Like the scene from Titanic after the ship hit the iceberg, the relegation of London Welsh has seen many of those associated with the club jump overboard before the inevitable happens.
Relegation is never certain until the season is over, as Leeds can confirm when they survived in 2002 because of the deficiencies of Rotherham’s facilities.
However, it is highly unlikely that London Welsh will be that lucky – especially after their own successful sidestep in 2012 of a similar exclusion – and as such, the many backroom staff they put in place to run a Premiership team is a luxury that as a Championship team they cannot afford, so better to make the cuts now than face financial ruin later.
Unless, like an established relegated Premiership club, they are given a substantial parachute payment and the extra payment that the Premiership foundation members get.
Although London Welsh will get a parachute payment they won’t get the long-term dividend payments that foundation members do and therefore, in my opinion, they are wise to cut their cloth according to the league that they will be joining next season – particularly after losing their disillusioned long-term financier Kelvin Bryon.
His stinging criticisms of Premier Rugby Ltd (PRL) and the RFU are to be expected, first because London Welsh had to struggle to gain entry to the Premiership, despite winning promotion and then again, after suffering the five-point deduction that effectively cemented their relegation at the hands of the same groups.
By pointing out that PRL had a representative on the tribunal which decided the eventual punishment for the Tyson Keats affair, as a potential conflict of interest given their stance on the promotion of London Welsh, he has highlighted an area of serious concern that should be looked at by RFU legal officer Caroline Fleck.
Although it is tough on London Welsh, the truth is they would probably have gone down no matter what, but both the PRL and the RFU should take a long, hard look at the way they run the Premiership and how the unethical financial model used, has driven a wealthy investor out of the game.
Owners have walked away in the past causing dramatically damaging consequences for their clubs including big names such as Richmond, Rotherham, West Hartlepool and London Scottish among others.
Some, like Wasps have been lucky and found other investors but as the figures in last week’s paper showed, it takes a special sort of person to invest in a rugby club given that they are liable to have years of pumping money into the club they choose, before having the slightest chance of seeing a profit.
A combined operating loss of £17.7m, (which is likely to increase when Wasps and Newcastle finally register their accounts) is bad news for the sport, particularly as the accounts are for the 2011 World Cup year.
I am a little puzzled by Premiership Rugby chief executive Mark McCafferty saying that the 2011 World Cup had a significant negative impact on all the clubs financial results.

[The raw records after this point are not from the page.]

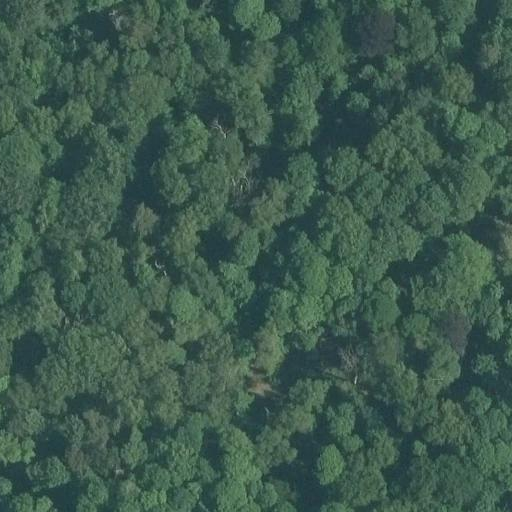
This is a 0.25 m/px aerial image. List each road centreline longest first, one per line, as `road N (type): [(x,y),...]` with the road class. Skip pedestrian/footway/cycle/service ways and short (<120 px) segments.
road 1 (track): [(0,195),(36,205),(248,199),(312,151),(326,93),(419,0)]
road 2 (track): [(251,511),(321,402),(461,370),(511,377)]
road 3 (track): [(255,386),(84,397),(0,358)]
road 4 (track): [(248,199),(255,386),(321,402)]
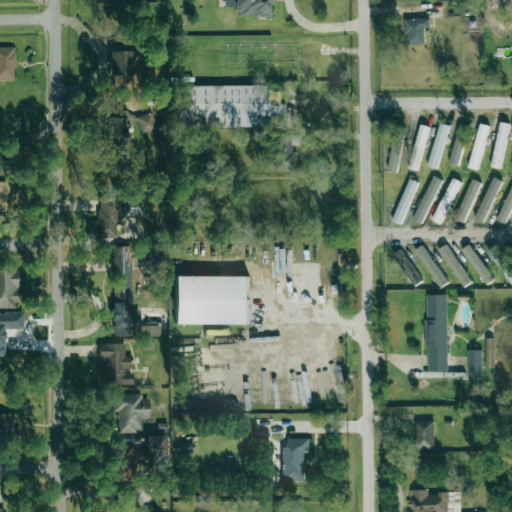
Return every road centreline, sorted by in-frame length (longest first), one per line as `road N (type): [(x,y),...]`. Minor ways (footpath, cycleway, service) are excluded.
road 1 (residential): [(63,511),(57,0)]
road 2 (residential): [(369,511),(365,0)]
road 3 (residential): [(365,104),(511,102)]
road 4 (residential): [(0,20),(129,20)]
road 5 (residential): [(0,475),(127,477)]
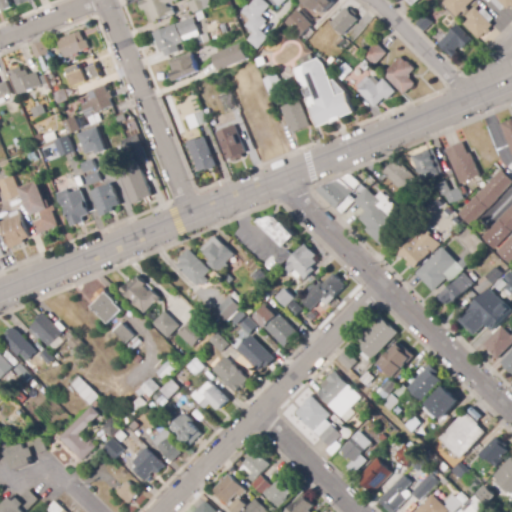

You would expect that a World Cup would encourage significantly more people to want to watch the game!
I could understand a negative impact if it was taking place here and matches were scheduled at the same time as the Premiership games, but it was in New Zealand with matches taking place at an ungodly hour of the morning and so should have encouraged all the newly generated rugby fans to beat a path to their local Premiership clubs to watch live games at civilised times.
However, more interestingly than his comments, were the figures showing the percentage of staff costs (players wages mainly) which were well over half of all the clubs turnovers, with a majority far higher than 65 per cent.
While leaders Saracens spent a whopping £7.5m of a turnover of just £7.8m which means they only had £300,000 left for costs like stadium hire, marketing, catering etc. makes their operating loss of just £2m seem remarkably small.
Collectively, the Premiership must be hoping that the BT Vision deal stays close to the trumpeted £38m a year, despite the fact that unless ERC agree – which considering they have a deal with BSkyB is unlikely – they won’t be able to offer the European portion of the contract and may not have an alternative competition to fill the gap.
The BT Vision contract is vital to the future of the Premiership but it is also fundamental to the new television service offered by BT as major part of planned rugby coverage which includes French Top 14 matches and also the IRB World Series Sevens.
As BT holds a huge mountain of cash and can, if they want, easily outbid any of the current providers it is beholden on the sport to deliver a better product and bring more of their money into the game – hopefully at all levels.
If the Premiership can get the ‘product’ right and have the right mix of local and cross-border competitions, it could make BT a driving force in televised rugby which in turn will hopefully increase the value of the Premiership ‘product’ thereby helping to move the Premiership closer to balancing the books.